Extract every line below that contains the word "difference", copying each one in full.

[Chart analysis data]
=== Section Start ===
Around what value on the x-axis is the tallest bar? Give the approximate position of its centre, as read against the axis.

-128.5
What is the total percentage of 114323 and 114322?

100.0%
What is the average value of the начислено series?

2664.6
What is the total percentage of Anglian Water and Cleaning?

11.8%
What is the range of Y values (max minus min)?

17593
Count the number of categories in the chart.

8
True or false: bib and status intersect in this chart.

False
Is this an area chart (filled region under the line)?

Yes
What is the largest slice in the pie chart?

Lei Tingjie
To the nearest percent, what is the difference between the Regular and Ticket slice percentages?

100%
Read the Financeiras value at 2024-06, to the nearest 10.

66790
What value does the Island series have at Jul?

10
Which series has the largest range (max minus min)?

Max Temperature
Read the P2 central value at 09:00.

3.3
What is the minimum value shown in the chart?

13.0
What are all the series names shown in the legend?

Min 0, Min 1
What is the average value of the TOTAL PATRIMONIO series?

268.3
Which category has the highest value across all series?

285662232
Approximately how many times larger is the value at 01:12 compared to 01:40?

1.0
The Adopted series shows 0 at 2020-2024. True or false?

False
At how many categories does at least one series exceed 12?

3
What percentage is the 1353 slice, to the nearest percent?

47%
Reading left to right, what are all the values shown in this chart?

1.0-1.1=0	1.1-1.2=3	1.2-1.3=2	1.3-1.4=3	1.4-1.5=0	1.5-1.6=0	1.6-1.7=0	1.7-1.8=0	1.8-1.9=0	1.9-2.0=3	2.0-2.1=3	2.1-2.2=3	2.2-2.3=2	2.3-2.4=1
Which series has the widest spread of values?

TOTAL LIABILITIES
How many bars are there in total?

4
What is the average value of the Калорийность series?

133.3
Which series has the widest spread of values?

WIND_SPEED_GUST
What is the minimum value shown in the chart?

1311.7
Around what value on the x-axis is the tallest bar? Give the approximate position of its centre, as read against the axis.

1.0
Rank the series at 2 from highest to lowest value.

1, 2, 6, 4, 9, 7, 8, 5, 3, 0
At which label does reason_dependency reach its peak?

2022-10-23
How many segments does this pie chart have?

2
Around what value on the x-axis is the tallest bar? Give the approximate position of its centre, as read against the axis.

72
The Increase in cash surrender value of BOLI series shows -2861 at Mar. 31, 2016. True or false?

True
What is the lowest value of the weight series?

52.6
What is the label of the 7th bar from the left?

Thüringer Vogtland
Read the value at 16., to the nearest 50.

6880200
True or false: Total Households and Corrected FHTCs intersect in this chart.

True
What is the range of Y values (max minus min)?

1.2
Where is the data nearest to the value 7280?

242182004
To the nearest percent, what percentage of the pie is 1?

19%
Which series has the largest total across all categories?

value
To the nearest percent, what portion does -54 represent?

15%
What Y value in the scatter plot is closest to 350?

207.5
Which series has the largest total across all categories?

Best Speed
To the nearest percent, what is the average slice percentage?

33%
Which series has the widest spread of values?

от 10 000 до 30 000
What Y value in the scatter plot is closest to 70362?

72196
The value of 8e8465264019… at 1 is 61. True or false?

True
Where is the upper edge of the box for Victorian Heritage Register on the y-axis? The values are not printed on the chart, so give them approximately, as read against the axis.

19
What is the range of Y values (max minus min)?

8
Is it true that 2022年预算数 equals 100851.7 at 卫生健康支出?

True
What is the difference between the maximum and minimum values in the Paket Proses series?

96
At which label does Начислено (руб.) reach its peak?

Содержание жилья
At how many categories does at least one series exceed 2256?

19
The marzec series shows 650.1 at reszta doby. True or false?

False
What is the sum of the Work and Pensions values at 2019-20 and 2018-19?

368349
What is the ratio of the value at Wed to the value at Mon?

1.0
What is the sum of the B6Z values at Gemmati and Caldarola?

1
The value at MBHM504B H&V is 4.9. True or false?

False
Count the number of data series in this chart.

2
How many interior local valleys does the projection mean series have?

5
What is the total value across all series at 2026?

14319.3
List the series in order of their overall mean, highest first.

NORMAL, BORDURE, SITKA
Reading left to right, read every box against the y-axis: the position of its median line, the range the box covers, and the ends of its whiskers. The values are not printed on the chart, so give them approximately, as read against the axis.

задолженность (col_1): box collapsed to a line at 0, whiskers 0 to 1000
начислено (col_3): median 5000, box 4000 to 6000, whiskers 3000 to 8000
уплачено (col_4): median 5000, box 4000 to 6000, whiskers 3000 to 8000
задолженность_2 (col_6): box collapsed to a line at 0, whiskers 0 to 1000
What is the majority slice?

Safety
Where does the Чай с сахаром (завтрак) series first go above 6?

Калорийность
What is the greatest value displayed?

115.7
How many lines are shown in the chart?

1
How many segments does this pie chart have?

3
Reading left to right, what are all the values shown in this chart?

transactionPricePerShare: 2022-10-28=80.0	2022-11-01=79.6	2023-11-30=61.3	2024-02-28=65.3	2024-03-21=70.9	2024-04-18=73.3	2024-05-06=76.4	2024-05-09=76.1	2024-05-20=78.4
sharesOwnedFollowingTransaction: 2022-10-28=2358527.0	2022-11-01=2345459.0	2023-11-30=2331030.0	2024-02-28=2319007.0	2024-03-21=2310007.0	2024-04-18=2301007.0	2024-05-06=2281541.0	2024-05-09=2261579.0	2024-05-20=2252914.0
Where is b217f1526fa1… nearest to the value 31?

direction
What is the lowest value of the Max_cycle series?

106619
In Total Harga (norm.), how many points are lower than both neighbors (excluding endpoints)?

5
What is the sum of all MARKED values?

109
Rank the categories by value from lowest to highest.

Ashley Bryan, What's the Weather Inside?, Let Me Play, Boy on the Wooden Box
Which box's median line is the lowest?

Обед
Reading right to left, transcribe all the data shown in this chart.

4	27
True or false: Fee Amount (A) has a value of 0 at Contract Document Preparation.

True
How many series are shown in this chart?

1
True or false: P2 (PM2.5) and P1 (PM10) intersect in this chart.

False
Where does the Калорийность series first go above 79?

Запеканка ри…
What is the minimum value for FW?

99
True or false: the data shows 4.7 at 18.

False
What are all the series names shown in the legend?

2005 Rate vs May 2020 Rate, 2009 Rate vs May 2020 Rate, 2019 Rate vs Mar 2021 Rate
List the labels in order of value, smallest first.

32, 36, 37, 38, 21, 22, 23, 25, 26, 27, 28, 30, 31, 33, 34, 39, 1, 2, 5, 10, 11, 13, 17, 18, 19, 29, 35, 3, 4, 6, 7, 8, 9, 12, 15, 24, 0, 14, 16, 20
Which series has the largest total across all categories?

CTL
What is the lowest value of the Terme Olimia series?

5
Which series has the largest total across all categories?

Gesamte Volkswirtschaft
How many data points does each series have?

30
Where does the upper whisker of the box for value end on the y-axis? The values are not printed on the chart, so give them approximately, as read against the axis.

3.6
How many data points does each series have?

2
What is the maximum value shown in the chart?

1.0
=== Section End ===
__Response area__.
To the nearest percent, what is the difference between the Regular and Ticket slice percentages?
What is the difference between the maximum and minimum values in the Paket Proses series?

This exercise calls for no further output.